Le machisme ambiant continue de faire des dégâts. En matière d’intelligence artificielle, en particulier, explique dans sa chronique la journaliste du « Monde »
Annie Kahn Publié le 6 mars 2019
Ma vie en boîte. Riche idée que celle du Professional Women’s Network (PWN), réseau international de femmes dirigeantes, qui, à quelques jours du 8 mars, Journée internationale des droits des femmes, lance un programme de mentoring « femmes-hommes ». L’ordre des mots a son importance. On s’était habitué aux systèmes de parrainage « hommes-femmes » permettant à des femmes de se faire « mentorer » par des hommes pour faire carrière. Le PWN inverse les rôles. Il ne s’agit plus d’inculquer aux femmes les codes masculins, mais de proposer aux hommes qui le souhaitent de comprendre ce que management inclusif veut dire, pour plus d’intelligence collective.
Bien, mais pas suffisant. Car, en attendant que ce type de programme porte ses fruits, le machisme ambiant continue de faire des dégâts. En matière d’intelligence artificielle (IA), en particulier. Robots et algorithmes ont un besoin urgent d’être mentorés, eux aussi. Conçus à 88 % par des hommes – non encore débarrassés de leurs biais sexistes, on l’aura compris –, ces algorithmes « reflètent les systèmes de représentation de leurs concepteurs », alertent deux scientifiques, Aude Bernheim et Flora Vincent, dans L’Intelligence artificielle, pas sans elles !(Laboratoire de l’égalité/Belin).
Les solutions existent
Or, l’IA est utilisée dans de multiples domaines : pour sélectionner des candidats à l’embauche, poser des diagnostics médicaux, accorder ou non un crédit bancaire. Les biais qu’ils véhiculent se révèlent alors discriminatoires. Le mathématicien et député (LRM) de l’Essonne Cédric Villani, qui préface leur ouvrage, avait déjà prévenu, en janvier 2018 : « L’intelligence artificielle peut exacerber les biais, renforcer les inégalités. »
Les solutions existent. La première serait de veiller à ce que les équipes chargées des projets IA dans les entreprises intègrent plus de femmes. Actuellement, cet objectif est rarement affiché. Une étude du Cercle InterElles, qui sera présentée, le 12 mars, à la Cité universitaire de Paris, lors du colloque annuel de ce méta-réseau de femmes travaillant dans quatorze grandes entreprises, le confirme. Plus de la moitié (55 %) des personnes interrogées ignorent l’existence d’une telle démarche au sein de leur groupe ; et les trois quarts de celles qui, au contraire, en confirment l’existence, sont incapables d’en donner la teneur.
Certes, les femmes expertes du domaine sont rares. Alors que les classes de terminale S accueillent 46,7 % de filles et que celles-ci obtiennent davantage de mentions au bac que les garçons, elles se détournent ensuite d’un domaine jugé « hostile ». « Le secteur de l’intelligence artificielle est aussi masculin qu’un bar des sports le soir d’un match [de football] de Ligue 1. Moins formées, moins payées, moins promues, les femmes ne sont pas les bienvenues », écrivent Aude Bernheim et Flora Vincent. Traquer les stéréotypes et mettre en place des incitations propres à aider les femmes à se faire une place chez les geeks devraient être une priorité.

> [Consigne]:
Dans l'extrait sur l'intelligence artificielle et les biais sexistes, recopiez le passage qui va de « Bien, mais pas » jusqu'à « elles !(Laboratoire de l’égalité/Belin). ». Les lignes ci-dessous n'ont aucun rôle à jouer ici.

> [Lignes fournies]:

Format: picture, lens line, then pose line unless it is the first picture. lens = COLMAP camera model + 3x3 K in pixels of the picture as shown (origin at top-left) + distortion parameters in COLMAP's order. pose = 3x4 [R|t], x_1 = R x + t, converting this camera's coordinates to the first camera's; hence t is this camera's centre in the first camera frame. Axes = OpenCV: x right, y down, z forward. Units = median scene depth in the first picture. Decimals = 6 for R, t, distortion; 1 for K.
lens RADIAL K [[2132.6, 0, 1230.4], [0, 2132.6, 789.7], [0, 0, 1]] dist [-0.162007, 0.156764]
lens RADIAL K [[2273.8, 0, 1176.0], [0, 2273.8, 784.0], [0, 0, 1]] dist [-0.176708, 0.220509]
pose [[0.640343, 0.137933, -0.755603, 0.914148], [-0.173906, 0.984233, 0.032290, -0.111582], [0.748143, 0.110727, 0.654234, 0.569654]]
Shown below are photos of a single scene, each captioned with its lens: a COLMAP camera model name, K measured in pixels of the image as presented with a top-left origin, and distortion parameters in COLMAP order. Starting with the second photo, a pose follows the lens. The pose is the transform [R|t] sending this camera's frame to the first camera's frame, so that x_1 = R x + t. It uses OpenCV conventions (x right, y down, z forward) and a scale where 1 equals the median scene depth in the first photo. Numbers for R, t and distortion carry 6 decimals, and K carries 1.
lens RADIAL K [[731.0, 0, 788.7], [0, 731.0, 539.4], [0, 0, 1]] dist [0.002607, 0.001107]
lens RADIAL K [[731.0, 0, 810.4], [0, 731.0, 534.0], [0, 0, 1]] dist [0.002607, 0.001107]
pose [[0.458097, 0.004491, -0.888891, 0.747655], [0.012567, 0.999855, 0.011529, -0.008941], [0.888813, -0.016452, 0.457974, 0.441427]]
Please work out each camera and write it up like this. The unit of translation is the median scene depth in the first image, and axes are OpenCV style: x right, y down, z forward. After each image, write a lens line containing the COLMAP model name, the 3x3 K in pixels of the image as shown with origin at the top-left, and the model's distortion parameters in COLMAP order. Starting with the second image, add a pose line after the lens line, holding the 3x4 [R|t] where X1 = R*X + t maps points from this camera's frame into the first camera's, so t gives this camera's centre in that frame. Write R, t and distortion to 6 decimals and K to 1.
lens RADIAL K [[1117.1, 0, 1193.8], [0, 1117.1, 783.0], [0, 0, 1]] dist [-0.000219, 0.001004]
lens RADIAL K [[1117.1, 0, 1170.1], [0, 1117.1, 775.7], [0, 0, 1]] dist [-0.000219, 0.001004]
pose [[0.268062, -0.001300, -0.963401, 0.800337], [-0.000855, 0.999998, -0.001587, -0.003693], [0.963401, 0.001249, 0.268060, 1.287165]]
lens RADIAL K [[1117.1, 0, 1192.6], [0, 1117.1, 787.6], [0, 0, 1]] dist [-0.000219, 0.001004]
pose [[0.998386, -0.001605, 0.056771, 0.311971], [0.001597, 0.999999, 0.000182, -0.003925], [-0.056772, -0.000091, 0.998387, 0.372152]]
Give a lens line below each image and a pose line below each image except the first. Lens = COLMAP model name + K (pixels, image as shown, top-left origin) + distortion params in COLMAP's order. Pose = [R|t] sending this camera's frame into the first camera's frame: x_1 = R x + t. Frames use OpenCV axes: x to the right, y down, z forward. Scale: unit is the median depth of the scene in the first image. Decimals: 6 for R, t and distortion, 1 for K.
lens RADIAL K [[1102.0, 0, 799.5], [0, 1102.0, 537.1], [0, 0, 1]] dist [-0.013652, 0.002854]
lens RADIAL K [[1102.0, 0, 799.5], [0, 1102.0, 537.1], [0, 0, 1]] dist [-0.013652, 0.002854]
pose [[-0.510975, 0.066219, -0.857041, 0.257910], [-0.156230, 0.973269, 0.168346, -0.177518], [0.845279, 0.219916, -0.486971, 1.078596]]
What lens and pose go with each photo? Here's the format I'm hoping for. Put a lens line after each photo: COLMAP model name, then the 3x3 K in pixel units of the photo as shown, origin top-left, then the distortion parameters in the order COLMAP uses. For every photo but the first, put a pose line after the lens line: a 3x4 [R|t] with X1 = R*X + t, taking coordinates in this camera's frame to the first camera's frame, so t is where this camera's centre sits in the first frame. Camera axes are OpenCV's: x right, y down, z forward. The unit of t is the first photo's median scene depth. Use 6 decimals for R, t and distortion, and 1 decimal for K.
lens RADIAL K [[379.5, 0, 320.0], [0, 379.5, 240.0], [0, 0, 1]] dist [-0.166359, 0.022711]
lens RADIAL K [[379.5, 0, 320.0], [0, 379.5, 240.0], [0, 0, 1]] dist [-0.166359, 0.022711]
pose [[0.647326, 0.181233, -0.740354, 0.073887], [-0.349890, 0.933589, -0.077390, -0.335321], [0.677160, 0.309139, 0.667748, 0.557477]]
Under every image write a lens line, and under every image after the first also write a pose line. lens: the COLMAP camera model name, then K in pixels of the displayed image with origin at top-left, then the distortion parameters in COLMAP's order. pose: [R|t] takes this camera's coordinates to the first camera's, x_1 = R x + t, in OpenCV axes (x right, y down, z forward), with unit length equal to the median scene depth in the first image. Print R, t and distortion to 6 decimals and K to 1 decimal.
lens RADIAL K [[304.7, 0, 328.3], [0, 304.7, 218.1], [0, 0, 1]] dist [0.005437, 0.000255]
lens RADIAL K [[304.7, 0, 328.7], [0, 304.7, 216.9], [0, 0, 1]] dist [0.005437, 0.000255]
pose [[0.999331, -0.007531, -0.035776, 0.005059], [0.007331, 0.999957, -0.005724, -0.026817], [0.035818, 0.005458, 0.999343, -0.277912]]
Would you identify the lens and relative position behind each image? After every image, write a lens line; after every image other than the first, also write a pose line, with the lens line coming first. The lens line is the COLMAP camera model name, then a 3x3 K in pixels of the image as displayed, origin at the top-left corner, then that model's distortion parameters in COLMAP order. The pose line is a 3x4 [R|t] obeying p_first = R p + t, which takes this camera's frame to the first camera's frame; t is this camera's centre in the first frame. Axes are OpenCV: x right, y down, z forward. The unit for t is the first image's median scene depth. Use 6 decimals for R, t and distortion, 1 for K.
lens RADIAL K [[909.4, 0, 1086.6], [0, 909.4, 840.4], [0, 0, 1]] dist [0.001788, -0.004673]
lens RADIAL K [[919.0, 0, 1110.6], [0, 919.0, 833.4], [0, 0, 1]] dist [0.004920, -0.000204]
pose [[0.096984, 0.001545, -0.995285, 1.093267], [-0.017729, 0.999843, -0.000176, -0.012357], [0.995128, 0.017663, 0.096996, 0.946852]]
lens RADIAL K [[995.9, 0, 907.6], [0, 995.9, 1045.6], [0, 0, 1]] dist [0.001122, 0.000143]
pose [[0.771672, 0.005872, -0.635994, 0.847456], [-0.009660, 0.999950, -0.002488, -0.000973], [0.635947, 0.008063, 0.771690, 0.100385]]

> [Résultat]:
Bien, mais pas suffisant. Car, en attendant que ce type de programme porte ses fruits, le machisme ambiant continue de faire des dégâts. En matière d’intelligence artificielle (IA), en particulier. Robots et algorithmes ont un besoin urgent d’être mentorés, eux aussi. Conçus à 88 % par des hommes – non encore débarrassés de leurs biais sexistes, on l’aura compris –, ces algorithmes « reflètent les systèmes de représentation de leurs concepteurs », alertent deux scientifiques, Aude Bernheim et Flora Vincent, dans L’Intelligence artificielle, pas sans elles !(Laboratoire de l’égalité/Belin).